How to generate reproducible results

Question

How to generate reproducible results

mandanraf opened this issue 2 years ago · comments

I want to be able to generate the same set of images each time I run the inference script locally on my machine for reproducibility for the same set of prompts. I am wondering if there is a way possible.
Thanks.

trufty · Answer 1 · Tue Jun 21 2022 10:21:44 GMT+0800 (China Standard Time)

I just altered the seed code so I can either enter a custom seed, or use a random one.
Obviously if you use a static seed like below, all of your images will be the same.

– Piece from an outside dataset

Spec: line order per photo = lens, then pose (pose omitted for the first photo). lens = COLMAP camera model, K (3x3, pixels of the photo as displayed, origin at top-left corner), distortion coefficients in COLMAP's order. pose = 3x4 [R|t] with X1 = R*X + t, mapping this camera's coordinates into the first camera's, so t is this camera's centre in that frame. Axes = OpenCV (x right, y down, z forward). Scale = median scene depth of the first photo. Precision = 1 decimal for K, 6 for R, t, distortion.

for i in trange(max(n_predictions // jax.device_count(), 1)):
    # create a random key (default logic)
    # seed = random.randint(0, 2**32 - 1)
    
    # Use a specific seed to recreate the same results
    seed = 1618614716
    
    key = jax.random.PRNGKey(seed)
    
    # generate images
    encoded_images = p_generate(
        tokenized_prompt,
        shard_prng_key(key),
        params,
        gen_top_k,
        gen_top_p,
        temperature,
        cond_scale,
    )

You can also append the seed # to the image name so you will know what seed was used.

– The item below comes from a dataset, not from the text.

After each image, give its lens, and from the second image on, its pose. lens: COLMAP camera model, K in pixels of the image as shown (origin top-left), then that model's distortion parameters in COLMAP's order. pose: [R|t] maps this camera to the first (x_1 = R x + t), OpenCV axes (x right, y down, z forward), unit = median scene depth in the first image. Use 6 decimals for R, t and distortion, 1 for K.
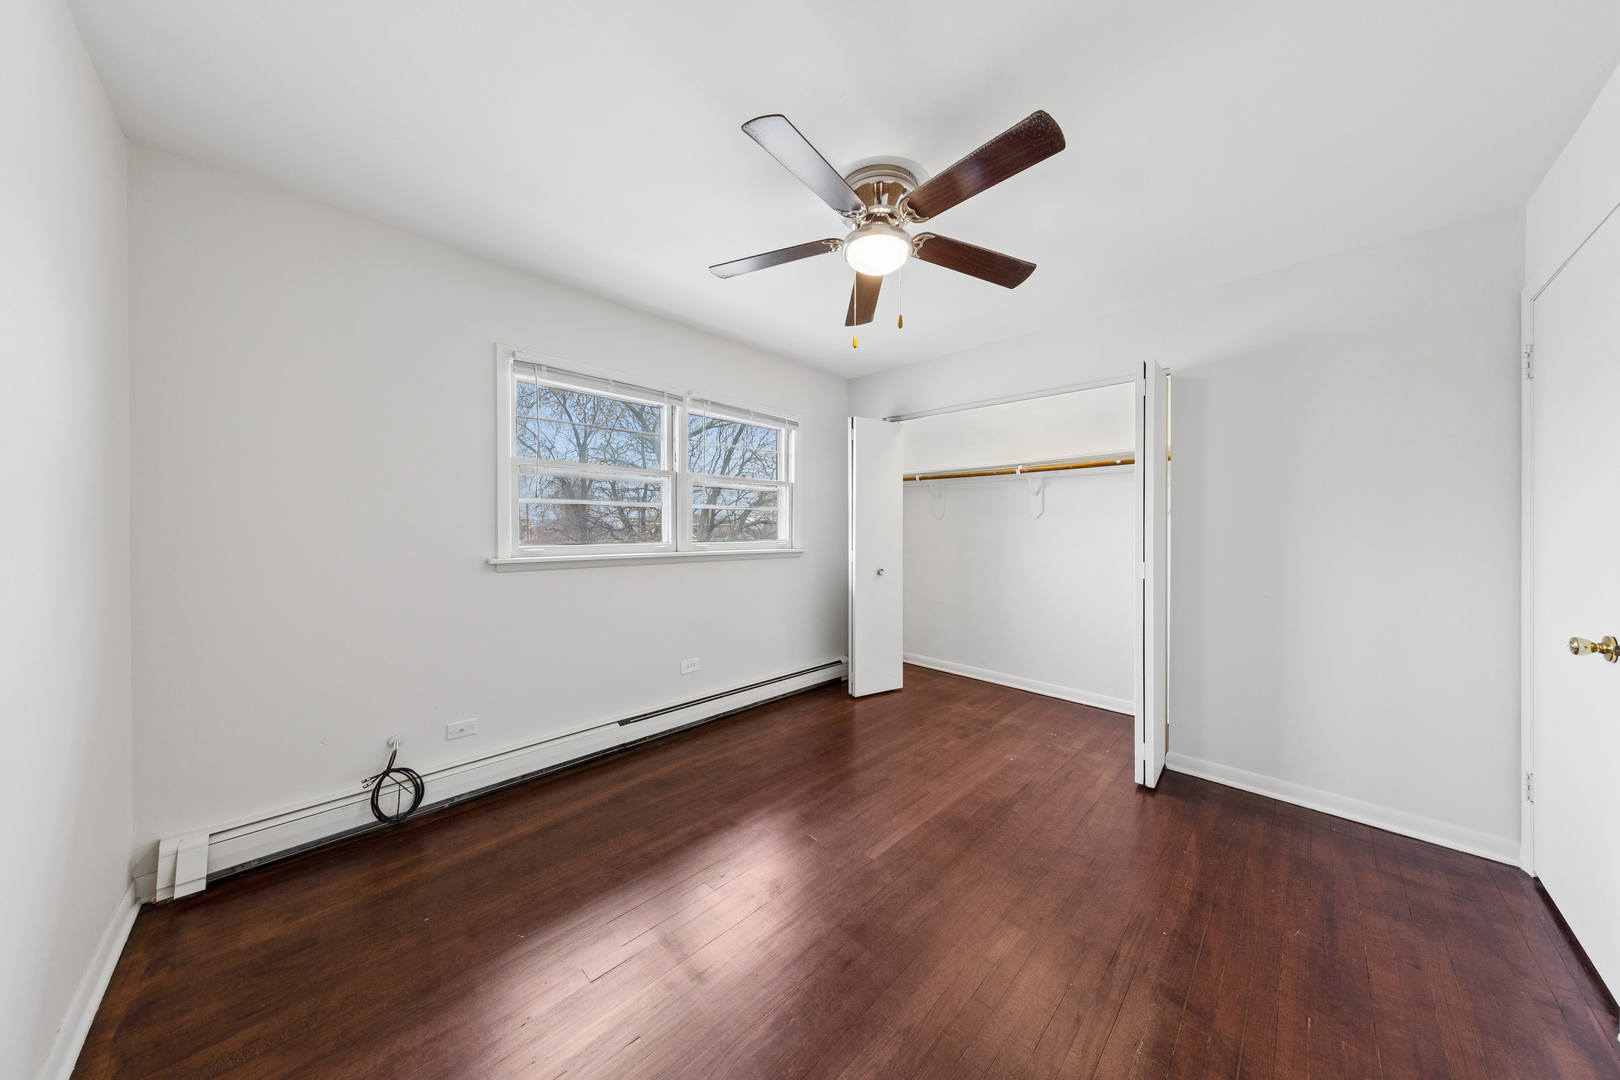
lens RADIAL K [[508.1, 0, 803.7], [0, 508.1, 533.6], [0, 0, 1]] dist [0.010180, -0.001895]
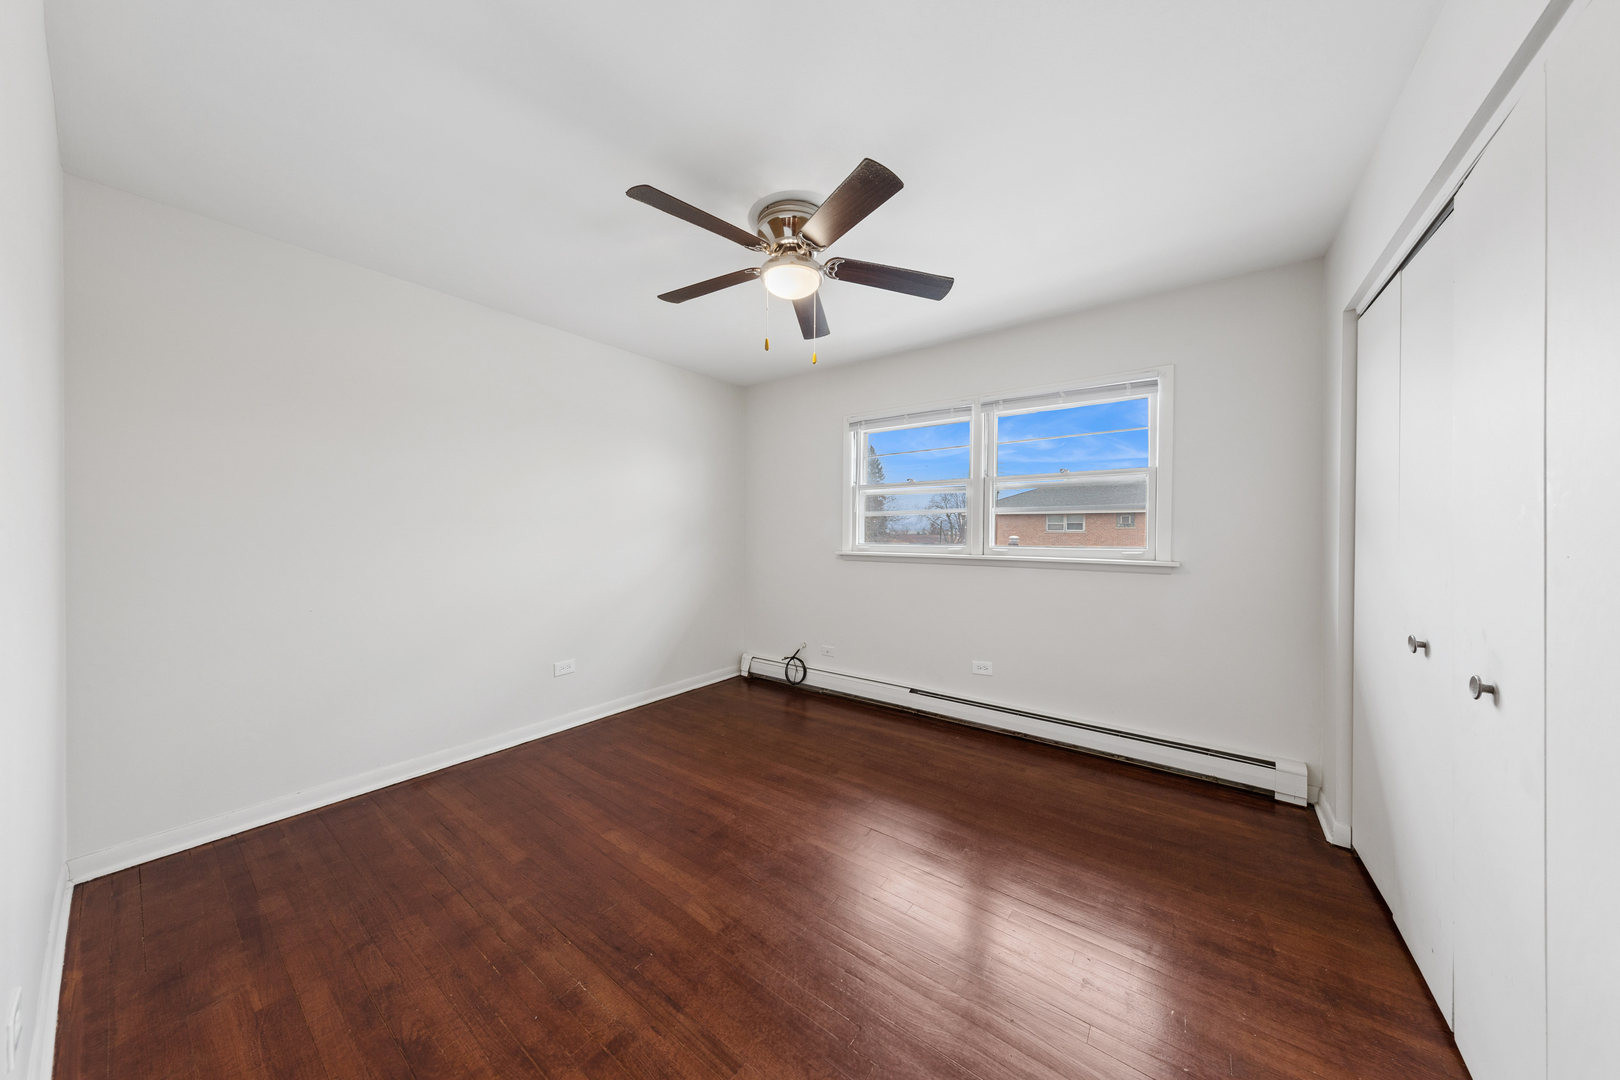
lens RADIAL K [[493.9, 0, 810.0], [0, 493.9, 540.0], [0, 0, 1]] dist [0.011174, -0.001796]
pose [[0.159025, 0.010716, -0.987216, 0.874154], [-0.011686, 0.999891, 0.008971, 0.000210], [0.987205, 0.010110, 0.159133, 0.632962]]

    img.save(os.path.join(outdir, f"{base_count:04}-{seed}.png"))

Niklas K. · Answer 2 · Tue Jun 21 2022 15:23:24 GMT+0800 (China Standard Time)

Also keep in mind you'll have to use the same batch size (i.e., number of prompts in the list you pass to processor()) and number of GPUs/TPUs (shard_prng_key() splits the key by jax.device_count()) or you'll get divergent random number sequences.

You can make those sequences independent from batch size by giving each item its own seed (e.g. either patch generate to use a jax.vmap()-ed version of jax.random.categorical()/jax.random.split(), or jax.vmap() the key parameter on the outside and add an empty dimension to your tokenized prompts)... but due to numerical instability, you won't reliably get the same results.

I suspect this might make results irreproducible between different hardware and/or library/driver versions, but I haven't tested that.

If anyone figures out how to avoid that instability, I'd be very interested!

mandanraf · Answer 3 · Wed Jun 22 2022 00:04:47 GMT+0800 (China Standard Time)

I actually tried all the above suggestions but nothing keeps me from reproducing the exact same results :( Using Cpu would make it reproducible but not gpu.

Boris Dayma · Answer 4 · Fri Jun 24 2022 06:52:38 GMT+0800 (China Standard Time)

Oh I didn't try it but I would expect that if you run the notebook twice with the same seed value you would get the same images, no?

trufty · Answer 5 · Fri Jun 24 2022 07:12:51 GMT+0800 (China Standard Time)

I just reverted my changes to test the vanilla implementation, and it seems to be working as expected. Though I'm not sure the seed is ever logged anywhere for the user?

It's only if you want 1 seed per batch that my implementation helps anyway.